I’m going to tweak the results because the boosting is not quite where I’d like it to be yet, but try it out!
Some implmenetation details:
My blog runs on Hugo, so I looked for solutions that work with Jekyll/Hugo. I picked very fun and lightweight lunr.js, which is a single file that implements BM-25 search based on Solr primitives (it’s called Lunr because it’s smaller and “less bright” than Solr, which I love.)
To create the index that Lunr uses for search, I had Claude write a quick Python script that traverses my post directories and outputs a single JSON file of all indexes posts.
The entries look like this:
{
"id": "2018/07/23/good-small-datasets/",
"title": "Good small datasets",
"ref": "2018/07/23/good-small-datasets/",
"content": "John Lavery, The Chess Players (1929) I've been working on a project that, like most projects, requires testing with a dataset. My personal criteria are: + Relatively small size (Less than 100 KB, or 100ish rows) + At least 5-6 features (columns) + Should have both numerical and text-based features + Ideally a range of different kinds of numbers + Has good documentation + Is open and available to the public + Relatively available for both R and as individual CSV files or Python imports (APIs and",
"summary": "John Lavery, The Chess Players (1929) I've been working on a project that, like most projects, requires testing with a dataset. My personal criteria are: + Rela...",
"date": "2018-07-23T00:00:00Z",
"creator": "",
"site": "",
"url": "/blog/2018-07-23-small-datasets"
}
following this logic:
return {
'id': slug,
'title': frontmatter.get('title', 'Untitled'),
'ref': f"{slug}",
'content': text[:500],
'summary': text[:160] + '...' if len(text) > 160 else text,
'date': frontmatter.get('date', ''),
'creator': frontmatter.get('creator', ''),
'site': frontmatter.get('site', '')
}
I keep that code separate from my Hugo site, in a search
directory that’s initialized as a uv project:
├── README.md
├── create_index.py
├── pyproject.toml
└── uv.lock
and generates the lunr.json index into my static
repo.
This code is run at build time in my GitHub Actions before the hugo build
step:
- name: Install uv
uses: astral-sh/setup-uv@v4
- name: Generate search index
run: |
echo "Generating search index..."
uv run search/create_index.py lunr-index.json
echo "Search index generated successfully"

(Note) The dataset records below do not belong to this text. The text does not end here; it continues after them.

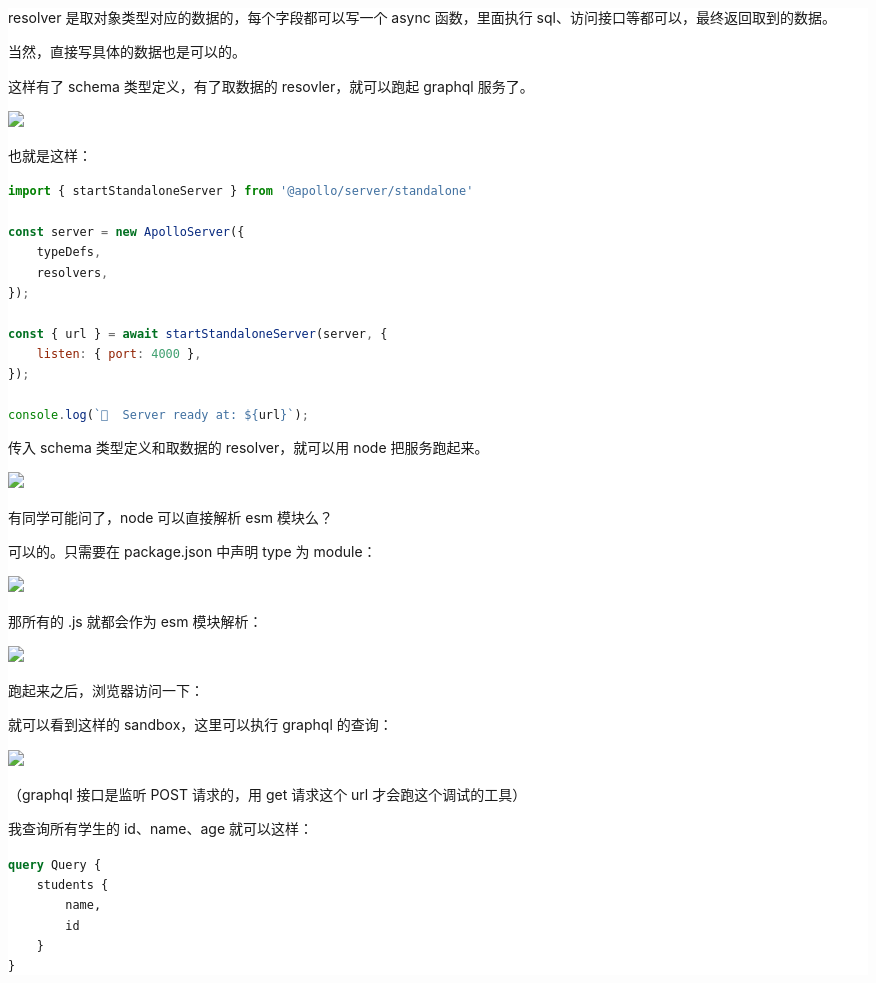 resolver 是取对象类型对应的数据的，每个字段都可以写一个 async 函数，里面执行 sql、访问接口等都可以，最终返回取到的数据。

当然，直接写具体的数据也是可以的。

这样有了 schema 类型定义，有了取数据的 resovler，就可以跑起 graphql 服务了。

![](https://p3-juejin.byteimg.com/tos-cn-i-k3u1fbpfcp/92e02989bef0441da2b47d057ffcda1c~tplv-k3u1fbpfcp-jj-mark:0:0:0:0:q75.image#?w=1400&h=1164&s=182844&e=png&b=1f1f1f)

也就是这样：

```javascript
import { startStandaloneServer } from '@apollo/server/standalone' 

const server = new ApolloServer({
    typeDefs,
    resolvers,
});
  
const { url } = await startStandaloneServer(server, {
    listen: { port: 4000 },
});
  
console.log(`🚀  Server ready at: ${url}`);
```
传入 schema 类型定义和取数据的 resolver，就可以用 node 把服务跑起来。

![](https://p9-juejin.byteimg.com/tos-cn-i-k3u1fbpfcp/9a76c82f15d347deb8b0dc7bc9e1258f~tplv-k3u1fbpfcp-watermark.image?)

有同学可能问了，node 可以直接解析 esm 模块么？

可以的。只需要在 package.json 中声明 type 为 module：

![](https://p9-juejin.byteimg.com/tos-cn-i-k3u1fbpfcp/764dd70c276645b1a20049d0b2605955~tplv-k3u1fbpfcp-watermark.image?)

那所有的 .js 就都会作为 esm 模块解析：

![](https://p9-juejin.byteimg.com/tos-cn-i-k3u1fbpfcp/88a61d897c2f4578ad9196303fd98126~tplv-k3u1fbpfcp-watermark.image?)

跑起来之后，浏览器访问一下：

就可以看到这样的 sandbox，这里可以执行 graphql 的查询：

![](https://p9-juejin.byteimg.com/tos-cn-i-k3u1fbpfcp/b3d94c3284c84d7ab5e5be77ff428e86~tplv-k3u1fbpfcp-watermark.image?)

（graphql 接口是监听 POST 请求的，用 get 请求这个 url 才会跑这个调试的工具）

我查询所有学生的 id、name、age 就可以这样：

```graphql
query Query {
    students {
        name,
        id
    }
}
```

Generating the script correctly took several passes because Claude missed some data cleaning nuances (I don’t want any HTML output, I wanted slightly longer summarization outputs, I didn’t want to include base pages, etc.), but now it regenerates the index in <5 sec every time.
Then, all of that is rendered in my navbar via Hugo templates, namely by including the logic to serve the search bar in the header
partial. I’m abstracting away a ton of “draw the owl” features here, such as doing passes to make sure the CSS for the search bar matches my main blog theme, and rendering the dropdown results.
LLMs helped move this feature along a fair bit here because:
- It’s an extremely small feature where I can clearly test the output and see the generated code
- The context window for changes was fairly small
- The biggest lift was in automating index creation and getting the right syntax for the Python script and the data was easy to check.
- It has a tight local testing loop:
hugo build
andhugo serve
are extremely fast locally and offer 95% parity to the served site in GH pages.
This has been a fun addition and I’m excited to do more such as potentially add typeahead suggestions and tune the query.